Md Akhtarul Alam received his Ph.D from Indian Institute of Technology Guwahati, Guwahati. Presently, as a faculty member in the Department of Chemistry, Aliah University he is working in the field of anions sensor by supramolecular assembly. His research interests include (1) supramolecular chemistry of dendritic macromolecules and (2) design and application of self-assembled chiral molecular architectures.

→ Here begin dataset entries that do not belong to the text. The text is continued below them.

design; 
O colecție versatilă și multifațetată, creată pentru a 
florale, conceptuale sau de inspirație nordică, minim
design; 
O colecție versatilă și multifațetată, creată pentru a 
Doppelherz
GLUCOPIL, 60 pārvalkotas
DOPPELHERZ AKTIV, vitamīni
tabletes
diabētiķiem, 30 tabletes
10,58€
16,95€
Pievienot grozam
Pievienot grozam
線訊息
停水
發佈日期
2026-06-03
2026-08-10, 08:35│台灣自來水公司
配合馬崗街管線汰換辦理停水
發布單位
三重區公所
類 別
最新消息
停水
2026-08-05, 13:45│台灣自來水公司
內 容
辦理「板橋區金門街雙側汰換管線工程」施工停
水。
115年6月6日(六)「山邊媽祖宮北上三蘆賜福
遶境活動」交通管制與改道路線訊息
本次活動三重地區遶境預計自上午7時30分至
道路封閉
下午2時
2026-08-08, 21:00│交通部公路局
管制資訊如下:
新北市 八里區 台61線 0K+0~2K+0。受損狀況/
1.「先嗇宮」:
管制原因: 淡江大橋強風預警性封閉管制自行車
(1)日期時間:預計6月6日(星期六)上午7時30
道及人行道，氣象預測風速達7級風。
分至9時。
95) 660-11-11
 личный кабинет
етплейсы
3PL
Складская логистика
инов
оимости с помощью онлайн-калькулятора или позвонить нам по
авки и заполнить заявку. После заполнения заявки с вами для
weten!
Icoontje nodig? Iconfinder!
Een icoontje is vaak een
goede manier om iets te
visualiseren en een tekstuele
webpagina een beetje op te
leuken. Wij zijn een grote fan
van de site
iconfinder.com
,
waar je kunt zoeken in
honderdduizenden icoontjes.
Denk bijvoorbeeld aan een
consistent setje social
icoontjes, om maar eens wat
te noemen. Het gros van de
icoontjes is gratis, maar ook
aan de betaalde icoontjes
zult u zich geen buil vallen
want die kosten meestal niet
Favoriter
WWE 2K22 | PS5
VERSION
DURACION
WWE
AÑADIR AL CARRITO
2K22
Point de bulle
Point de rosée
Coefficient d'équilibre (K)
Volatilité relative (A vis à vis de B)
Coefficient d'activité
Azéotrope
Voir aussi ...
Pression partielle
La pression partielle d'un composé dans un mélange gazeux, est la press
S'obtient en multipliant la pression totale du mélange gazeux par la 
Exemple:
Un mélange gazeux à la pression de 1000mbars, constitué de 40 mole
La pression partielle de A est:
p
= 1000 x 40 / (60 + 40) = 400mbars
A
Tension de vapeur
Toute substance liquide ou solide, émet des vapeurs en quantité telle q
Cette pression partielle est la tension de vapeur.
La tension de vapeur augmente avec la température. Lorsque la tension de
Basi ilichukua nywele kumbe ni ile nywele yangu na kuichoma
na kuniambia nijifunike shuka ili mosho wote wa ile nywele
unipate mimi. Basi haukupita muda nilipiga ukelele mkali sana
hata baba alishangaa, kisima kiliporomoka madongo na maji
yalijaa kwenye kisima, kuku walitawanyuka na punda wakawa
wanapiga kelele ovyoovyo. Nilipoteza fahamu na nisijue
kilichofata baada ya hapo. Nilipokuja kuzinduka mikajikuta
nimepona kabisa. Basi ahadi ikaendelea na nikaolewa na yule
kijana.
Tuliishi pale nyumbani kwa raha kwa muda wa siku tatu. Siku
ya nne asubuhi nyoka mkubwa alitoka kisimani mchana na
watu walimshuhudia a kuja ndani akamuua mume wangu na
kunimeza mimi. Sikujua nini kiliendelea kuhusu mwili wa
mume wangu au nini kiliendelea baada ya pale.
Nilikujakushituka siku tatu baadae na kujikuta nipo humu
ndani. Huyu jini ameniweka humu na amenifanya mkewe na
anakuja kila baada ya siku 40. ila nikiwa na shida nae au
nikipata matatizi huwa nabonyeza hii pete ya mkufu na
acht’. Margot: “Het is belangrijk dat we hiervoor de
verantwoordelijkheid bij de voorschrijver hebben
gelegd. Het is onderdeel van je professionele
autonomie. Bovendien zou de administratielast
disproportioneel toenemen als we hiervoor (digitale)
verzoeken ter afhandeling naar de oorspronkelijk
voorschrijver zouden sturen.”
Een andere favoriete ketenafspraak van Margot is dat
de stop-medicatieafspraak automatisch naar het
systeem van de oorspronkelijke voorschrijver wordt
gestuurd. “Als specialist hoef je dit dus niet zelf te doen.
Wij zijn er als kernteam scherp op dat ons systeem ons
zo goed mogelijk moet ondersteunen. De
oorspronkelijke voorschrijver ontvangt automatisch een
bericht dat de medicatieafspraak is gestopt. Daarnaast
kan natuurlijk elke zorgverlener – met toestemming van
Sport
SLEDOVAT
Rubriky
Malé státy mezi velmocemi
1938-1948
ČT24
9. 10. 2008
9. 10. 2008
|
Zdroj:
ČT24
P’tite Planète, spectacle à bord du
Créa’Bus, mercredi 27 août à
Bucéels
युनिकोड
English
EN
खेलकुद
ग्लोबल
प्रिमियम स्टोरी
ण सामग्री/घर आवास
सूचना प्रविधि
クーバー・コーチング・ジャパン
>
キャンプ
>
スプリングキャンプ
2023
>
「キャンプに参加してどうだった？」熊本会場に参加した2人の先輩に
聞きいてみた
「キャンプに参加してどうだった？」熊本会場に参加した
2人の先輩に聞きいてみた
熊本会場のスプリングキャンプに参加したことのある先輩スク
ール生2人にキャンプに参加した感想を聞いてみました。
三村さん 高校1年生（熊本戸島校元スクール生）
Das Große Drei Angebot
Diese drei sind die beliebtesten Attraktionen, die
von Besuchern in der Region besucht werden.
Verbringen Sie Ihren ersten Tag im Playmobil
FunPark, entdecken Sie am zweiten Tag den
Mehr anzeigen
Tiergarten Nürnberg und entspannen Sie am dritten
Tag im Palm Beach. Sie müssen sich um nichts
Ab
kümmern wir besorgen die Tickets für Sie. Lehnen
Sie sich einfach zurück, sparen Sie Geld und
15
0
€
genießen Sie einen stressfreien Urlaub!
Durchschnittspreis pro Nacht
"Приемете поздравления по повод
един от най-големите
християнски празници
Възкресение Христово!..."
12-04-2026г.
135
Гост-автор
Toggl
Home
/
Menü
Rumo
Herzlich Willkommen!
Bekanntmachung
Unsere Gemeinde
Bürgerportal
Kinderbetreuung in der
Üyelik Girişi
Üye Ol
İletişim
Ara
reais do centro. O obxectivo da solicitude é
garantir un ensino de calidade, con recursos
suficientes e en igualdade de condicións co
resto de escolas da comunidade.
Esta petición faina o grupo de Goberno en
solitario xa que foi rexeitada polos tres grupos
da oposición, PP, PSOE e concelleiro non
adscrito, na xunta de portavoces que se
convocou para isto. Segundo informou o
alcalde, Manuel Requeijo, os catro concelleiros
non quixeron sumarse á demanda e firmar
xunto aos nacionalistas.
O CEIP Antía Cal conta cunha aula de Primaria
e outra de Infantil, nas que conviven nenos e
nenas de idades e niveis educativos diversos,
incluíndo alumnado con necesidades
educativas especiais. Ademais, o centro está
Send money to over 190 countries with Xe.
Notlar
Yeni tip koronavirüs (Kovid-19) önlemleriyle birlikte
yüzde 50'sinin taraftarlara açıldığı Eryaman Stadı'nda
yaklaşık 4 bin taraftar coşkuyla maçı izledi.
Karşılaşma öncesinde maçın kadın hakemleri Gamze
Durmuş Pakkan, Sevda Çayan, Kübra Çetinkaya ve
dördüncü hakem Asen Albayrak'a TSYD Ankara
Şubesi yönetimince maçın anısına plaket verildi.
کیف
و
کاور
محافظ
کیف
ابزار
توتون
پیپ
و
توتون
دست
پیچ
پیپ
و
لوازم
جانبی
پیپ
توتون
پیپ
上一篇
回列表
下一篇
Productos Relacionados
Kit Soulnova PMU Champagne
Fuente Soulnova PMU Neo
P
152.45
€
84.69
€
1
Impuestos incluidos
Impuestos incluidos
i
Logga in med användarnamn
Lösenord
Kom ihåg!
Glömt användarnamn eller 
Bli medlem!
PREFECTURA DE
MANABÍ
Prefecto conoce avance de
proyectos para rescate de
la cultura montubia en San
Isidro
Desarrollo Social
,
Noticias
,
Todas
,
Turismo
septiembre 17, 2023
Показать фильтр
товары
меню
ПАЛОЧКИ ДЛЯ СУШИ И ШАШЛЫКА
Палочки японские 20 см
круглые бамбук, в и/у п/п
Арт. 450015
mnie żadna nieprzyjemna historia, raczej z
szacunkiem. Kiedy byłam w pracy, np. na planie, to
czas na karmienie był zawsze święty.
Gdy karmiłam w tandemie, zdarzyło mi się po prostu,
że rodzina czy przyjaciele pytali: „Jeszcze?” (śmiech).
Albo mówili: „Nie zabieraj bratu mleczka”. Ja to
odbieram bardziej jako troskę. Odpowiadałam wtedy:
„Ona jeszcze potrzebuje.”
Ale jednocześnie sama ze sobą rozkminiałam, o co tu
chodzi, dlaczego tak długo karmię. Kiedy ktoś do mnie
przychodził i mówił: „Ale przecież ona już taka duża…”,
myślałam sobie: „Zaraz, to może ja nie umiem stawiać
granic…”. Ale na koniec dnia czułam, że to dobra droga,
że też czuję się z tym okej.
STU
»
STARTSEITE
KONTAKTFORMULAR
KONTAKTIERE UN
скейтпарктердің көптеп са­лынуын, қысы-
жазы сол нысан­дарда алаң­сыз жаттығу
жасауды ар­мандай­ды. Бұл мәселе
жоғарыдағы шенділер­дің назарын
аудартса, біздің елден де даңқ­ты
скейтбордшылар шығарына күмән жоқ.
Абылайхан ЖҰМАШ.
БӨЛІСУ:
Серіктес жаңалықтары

Sankar Jana received his B.Sc. (Hons) in pure chemistry from Ramakrishna Mission Vivekananda Centenary College, Rahara (C.U.), in 2006 and M.Sc. in physical chemistry from University College of Science and Technology (C.U.) in 2008. Now he is working in the Department of Chemistry, University of Calcutta as a Ph.D. student. His research interest includes laser spectroscopy of simple synthetic small molecules in condensed phase and in jet cooled molecular beam.
Rajat Saha received his B.Sc. (Hons) and M.Sc. degree from the University of Kaylyani in Physics. Now he is working in the Department of Physics, Jadavpur University as a Ph.D. student. His research interest includes solid-state physics and crystal engineering.
Nikhil Guchhait received his Ph.D from Jadavpur University, Kolkata. Presently, as a faculty member in the Department of Chemistry, University of Calcutta. He is working in the field of photochemistry of some self designed molecular systems capable of charge transfer and proton transfer reactions. His interest also includes laser spectroscopy of aromatic molecules and solvated clusters in the supersonic jet cooled molecular beam.